## REQUIRED ACTION:
Go through the data and copy each line that holds "moved".

Before and after comparisons:
◆ ◆ ◆ ◆
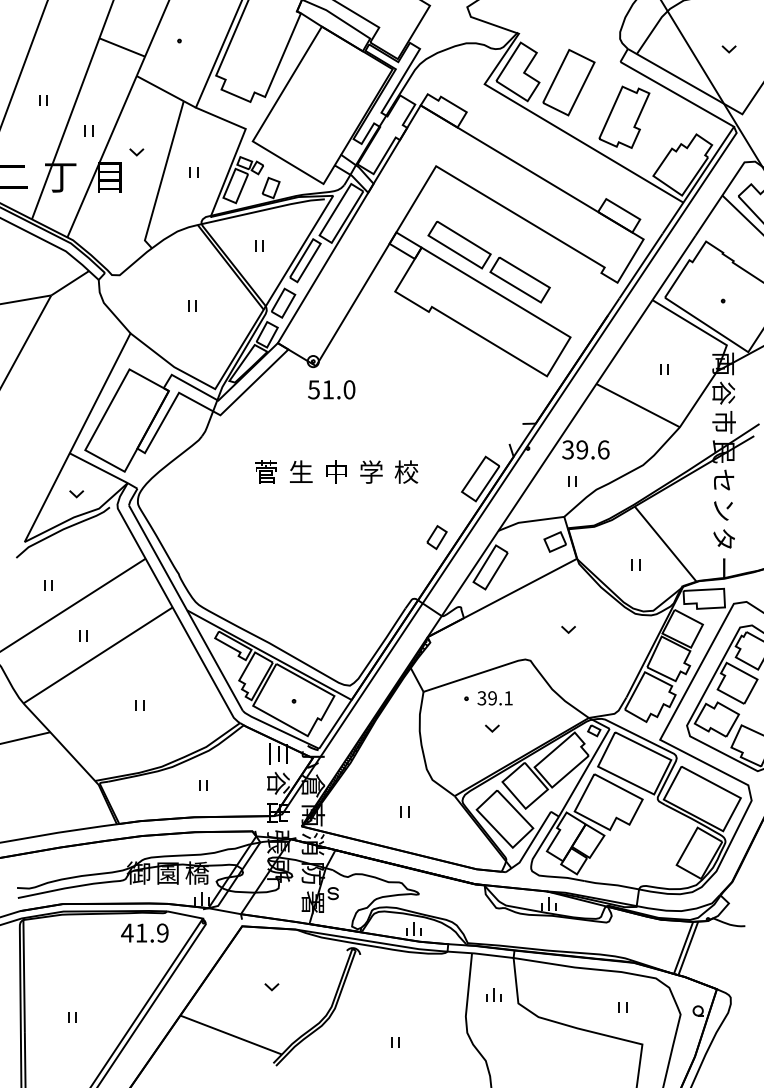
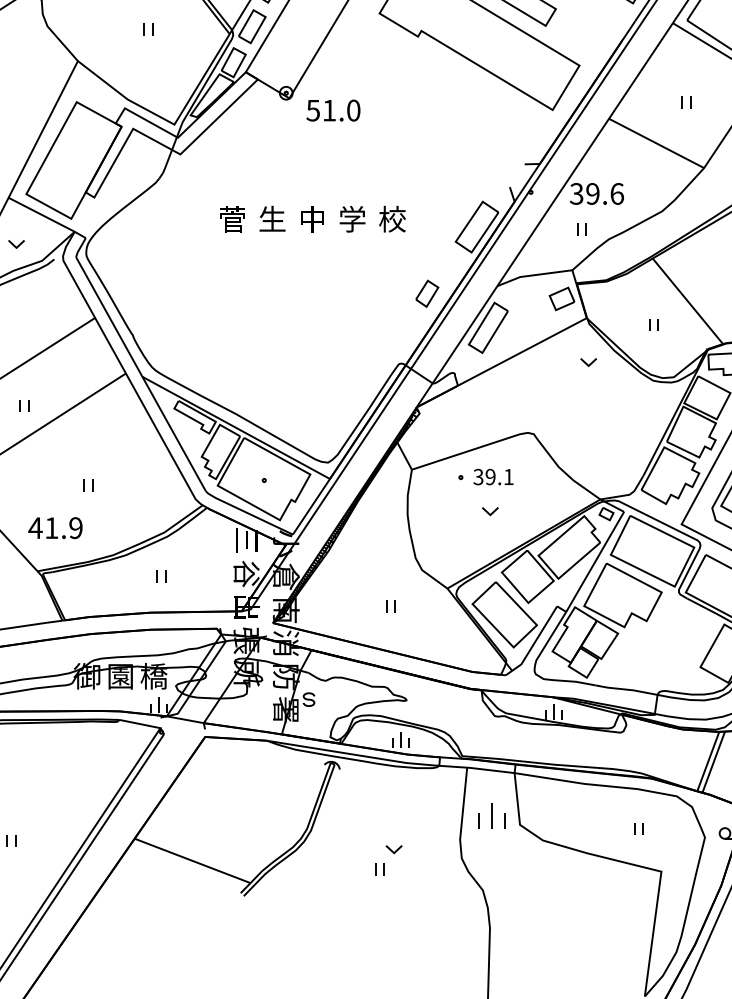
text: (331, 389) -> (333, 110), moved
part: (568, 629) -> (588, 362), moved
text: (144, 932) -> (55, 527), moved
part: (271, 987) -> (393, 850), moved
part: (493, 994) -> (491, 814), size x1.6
◆ ◆ ◆ ◆
## FINISHED TASK:
text: (331, 389) -> (333, 110), moved
part: (568, 629) -> (588, 362), moved
text: (144, 932) -> (55, 527), moved
part: (271, 987) -> (393, 850), moved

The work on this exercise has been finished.